Is the Prime Minister telling us that, from the day after the leak, on 6 or 7 January, right up until after the inquiry had reported, her right hon. and learned Friend the then Secretary of State for Trade and Industry did not make any effort whatsoever to tell her how he had authorised the inquiry—[Hon. Members: “Leak.” ]—authorised the leak? If so, does she think that such a Member is fit to be in any Cabinet, let alone hers?

The Prime Minister

I have indicated what the facts are and I have indicated the high regard in which I hold my right hon. and learned Friend Leon Brittanthe then Secretary of State for Trade and Industry. [Interruption.]

Mr. Speaker

Order.

The Prime Minister

I have given the answers after strenuous efforts to check them with the officials concerned and with the Departments concerned.

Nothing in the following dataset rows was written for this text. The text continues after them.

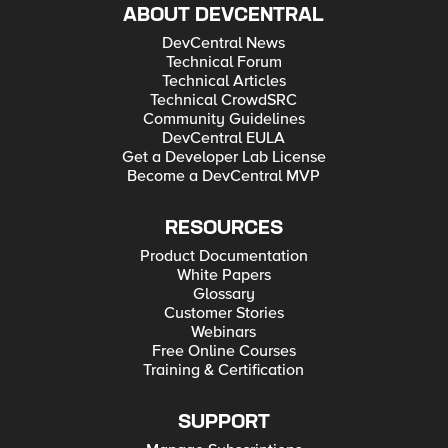
ABOUT DEVCENTRAL
DevCentral News
Technical Forum
Technical Articles
Technical CrowdSRC
Community Guidelines
DevCentral EULA
Get a Developer Lab License
Become a DevCentral MVP
RESOURCES
Product Documentation
White Papers
Glossary
Customer Stories
Webinars
Free Online Courses
Training & Certification
SUPPORT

The Government's policy throughout has been to help Westland to seek the solution which would enable the company to continue in business as a private sector concern. It is this Government who fought to help it get the Indian order; it is this Government who undertook to write off nearly £40 million of launch aid if the W30 project was terminated; it is this Government who ensured that the board of Westland had a choice of options; and it is this Government who have pledged themselves to [column 658]resist discrimination against Westland in Europe, whichever option for its future it chooses. This was, and is, the right policy.

But from the Opposition we have heard nothing constructive. Oh yes, in the debate on 15 January, they offered the company their own two options. But what were they—nationalisation, or receivership.

The fact is that the Opposition parties, with the exceptions of the hon. Members for Yeovil and for Isle of Wight (Mr. Ross) are exploiting Westland and its employees, exploiting them for nothing more than their own narrow political advantage. It was the right hon. Gentleman the leader of the Labour party who told his party conference, and I quote: “you cannot play politics with people's jobs … they have no time for such posturing” . [Interruption.] Yet that is precisely what he has been doing and has done again today.

Mr. Kinnock

rose——

Hon. Members

Give way.

The Prime Minister

Let me tell hon. Members the real reason for this debate. It is not because of the Opposition's concern for Westland and its employees; until today they have said precious little about them. It is not because of their passionate belief in the defence of the realm; their policies would leave us defenceless.

Mr. Kinnock

Let me remind the right hon. Lady of the “real reason” as she put it, for the debate. It is to find out the truth. The House is not satisfied, and the country will not be satisfied, that she has given us the full details. I ask the right hon. Lady again—when, truly, did she know? Can she expect us to believe that her office did not tell her when it knew? Can she expect us to believe that she was neither told by the Secretary of State for Trade and Industry nor did she ask the Secretary of State for Trade and Industry exactly what was going on?

The Prime Minister

What the right hon. Gentleman cannot stand is that I have given him the facts and he does not like them.

Hon. Members

No.

Hon. Members

Yes.

The Prime Minister

The Opposition have deliberately blown up this issue out of all proportion. This debate is part of a massive diversionary tactic by the Opposition. They would like first to divert public attention from the growing extremism of their own party—as we have all seen so unmistakably in Liverpool, Lambeth and Tottenham—and secondly, to divert us from vigorously pursuing our policies and plans for our country's future.

We are not going to be diverted from the tasks we were elected to carry out. We shall gather with renewed strength—[Interruption.]—to extend freedom and ownership, to give power back to the people and to keep our country strong and secure.